Before coming to Queensland he only ever had 10-12 racing dogs in his kennels.
And he admitted it had been a stroke of luck when he picked up Magical Trav and Magic Len from Bill and Cyndie Elson.
“They’ve played a big part in us being able to win back-to-back trainer premierships,” he said.
Based at Park Ridge, south of Brisbane, the trainer revealed he’d just purchased a 10-acre, 40-dog licensed property at Fernvale.
Although he won’t be relocating for another six months, he said Capalaba would remain his main track.
“Although we’ll be only 25km or so from the new Greater Brisbane racing complex when it’s completed, I’ll always consider Capalaba ‘home’,” he said.
Priest has big hopes for a litter by Zipping Garth from the smart sprinter Wild Miss Judy – a litter sister to his talented chaser Wild Walter.
“They’re 20 months old and out of a good damline, but they haven’t race yet,” he said.
“They’re late blossomers. It’s typical of the breed.”
And he’s very upbeat about the prospects of his regally bred youngster Born Ruby (Fernando Bale-Born Ali).
Priest’s expectations are high for the youngster who has had four placings from six starts.
“We bought her for her potential as a future stayer and brood-bitch,” he said.
“I’m hoping for a good campaign with her in coming months.”
1: How and when did you get involved in greyhound racing?
A: I grew up attending meetings at Beaumont Park in Newcastle throughout the late ’70s and ’80s. I always had an affinity with the greyhounds, catching and handling dogs for trainers and learning from the locals.
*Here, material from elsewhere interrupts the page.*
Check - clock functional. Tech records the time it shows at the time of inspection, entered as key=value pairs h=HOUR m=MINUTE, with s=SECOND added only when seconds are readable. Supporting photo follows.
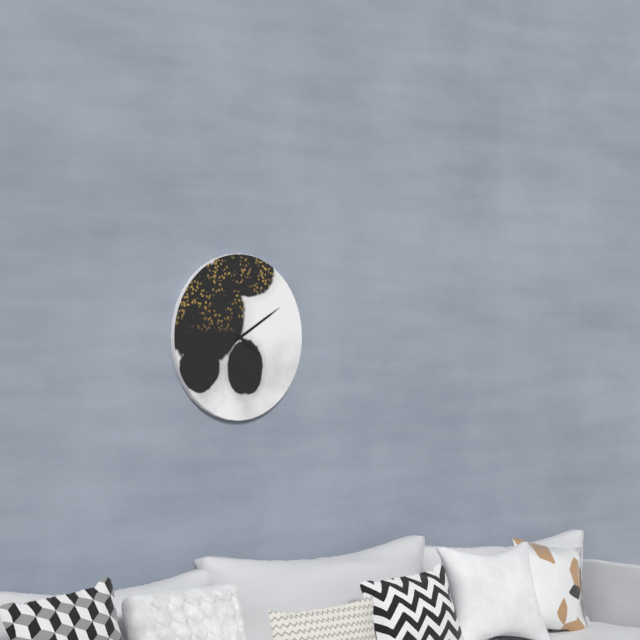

I finally took out a trainer’s licence in the early ’90s.
2: Who has been the greatest influence on you as a trainer?
A: Too many to mention. I have had some great advice and help over the years but if I had to single out one person it would have to be my Mum.
3: At what age do you start preparing a pup for racing?
A: When they’re about 14 months old, but there are the exceptions.
4: How long does it take to prepare a pup for its first race?
A: Two to three months after education.
5: What makes a good pup?
A: Generally one that’s well-reared and educated, focused at the track but not over the top and obviously possessing speed.
6: Do you do anything special when preparing a young dog for its maiden compared to a seasoned performer?
A: We just slip the young ones into the bends a couple of times before they hit it at pace. Once they are travelling smoothly through the bend we step them back. Same thing applies up the straight, short slips increasing when the pups are holding their action through the line.
7: Do you have a set routine for all your greyhounds or do you vary training for individual runners?
A: To a degree, but it varies due to racing schedules etc.
8: Do you have any unique or unusual methods you would like to share in regard to training?
A: Not really.
9: Do you swim your dogs as part of your training regime?
A: We have a therapy pool we use for injuries.
10: How frequently do you like to race your dogs?
A: Four to seven days for short course and straight track runners, and seven days for 520m-plus sprinters.
11: What’s your training routine for dogs between races?
A: Recovery, injury check, hard/light work depending on the preparation. I use a 340m straight for free galloping, sawdust lanes for competition and day yards for resting.
12: Do you do all muscle work on your dogs and treat all injuries?
A: Yes, it’s a passion of mine, I’ve been learning for more than 30 years off some very talented vets and trainers. You never stop learning.
13: Do you do treat all injuries to your dogs yourself?
A: No, I don’t treat every injury myself. Those I can, I do, otherwise I use a vet.
14: Which is the best greyhound you have trained?
A: Old Spice.
15: What do you consider is the best greyhound track in Australia and why?
A: The Meadows (Melbourne) for sheer atmosphere.
16: What does the industry need most going forward?
A: The industry has gone through a dramatic form reversal thanks to the current boards doing a great job over the past five years. Participation will keep increasing with regular prizemoney boosts.
17: What is the best advice you could give someone just starting out as a trainer?
A: Ask questions, have patience and align yourself with an experienced trainer and vet.